I attended this year’s Google Summer of Code mentors summit at Google’s Tech Corners campus November 5th-8th along with David Chisnall. This event offers an excellent opportunity to meet with people from open source projects that don’t overlap with the usual set of FreeBSD conferences. The intimate scale and un-conference format of the event (1-2 attendees from from each GSoC project) makes it much more practical to make connections than at a larger event like FOSDEM or SCALE.
At many past mentor summits I’ve talked extensively with the Joel and Chris from the RTEMS projects. They have long used a FreeBSD 4.x derived network stack and this year had news of a long overdue upgrade. They have tools to automatically patch and import a FreeBSD 9.x based stack to provide more modern protocol and NIC support (they have also imported our USB stack). This means that eventually our network stack will fly in space! Interestingly, they have many of the same issues that people building FreeBSD-based userspace network stacks encounter, in particular our non-standard malloc() and free() signatures. They hope to produce a set of diffs for us to examine so we can determine which changes can be merged into FreeBSD to make their use easier. There are several paths we could take, but making it easier to use our kernel code in other environments is something we should pursue.

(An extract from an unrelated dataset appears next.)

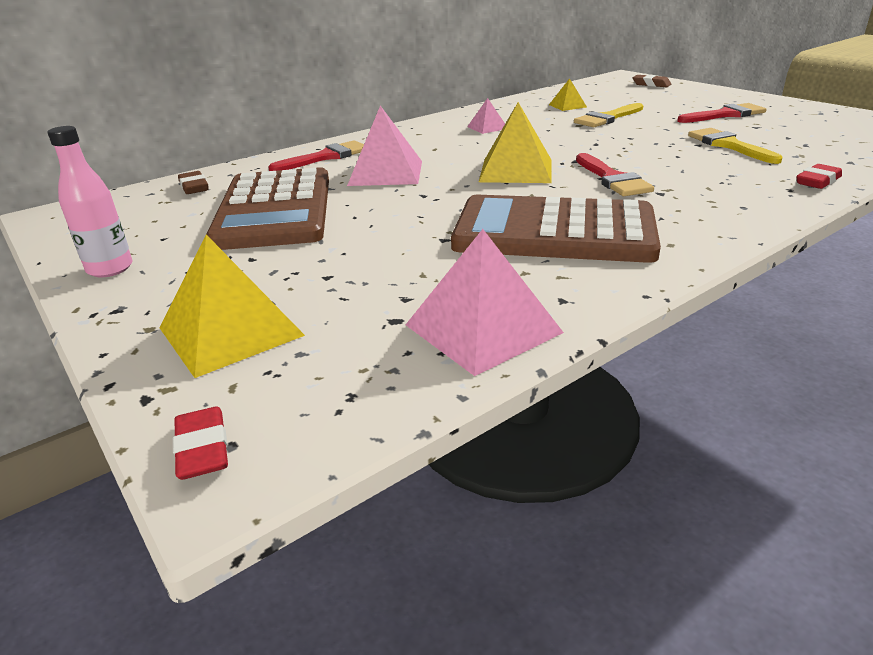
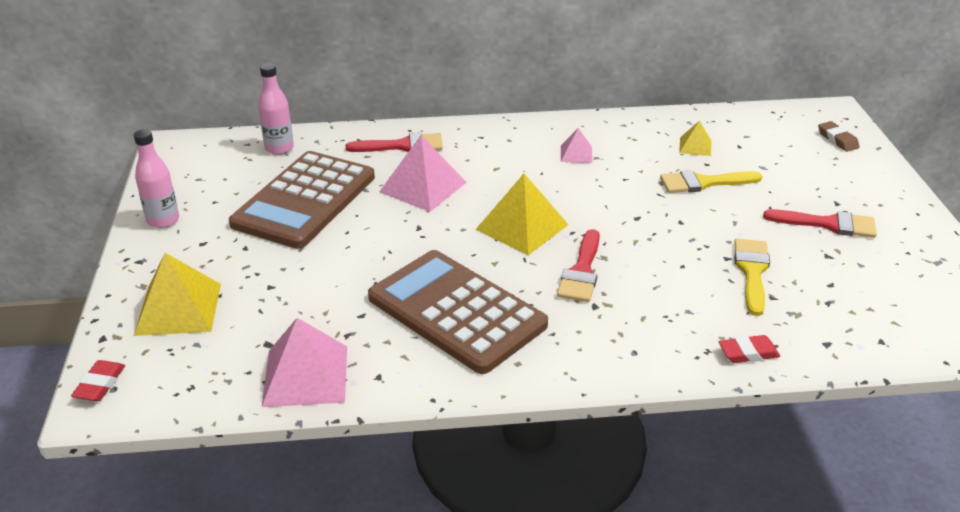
camera: 30 degrees right, 5 degrees up
(194, 187) = (279, 148): brown eraser -> pink bottle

In addition to discussing how we could make FreeBSD easier for RTEMS to consume, David and I discussed ways RTEMS could pick up the CHERI technologies we’ve been developing with CheriBSD. Practical, fine grained memory safety would be of enormous value in a single-address-space system like RTEMS and could help us get FreeBSD’s kernel ready for CHERI or Intel’s MPX.
Another useful conversation was a lunchtime discussion with a couple github.com developers about how it scales to codebases the size of FreeBSD. They took a number of TODO items related to the overhead of forking the FreeBSD repository and issues with things like the contributors graph of project with a quarter million commits.
Over the course of the meeting I had many other interesting conversations. As usual it was a great meeting and I’m grateful for Google and The FreeBSD Foundation’s support which made this trip possible.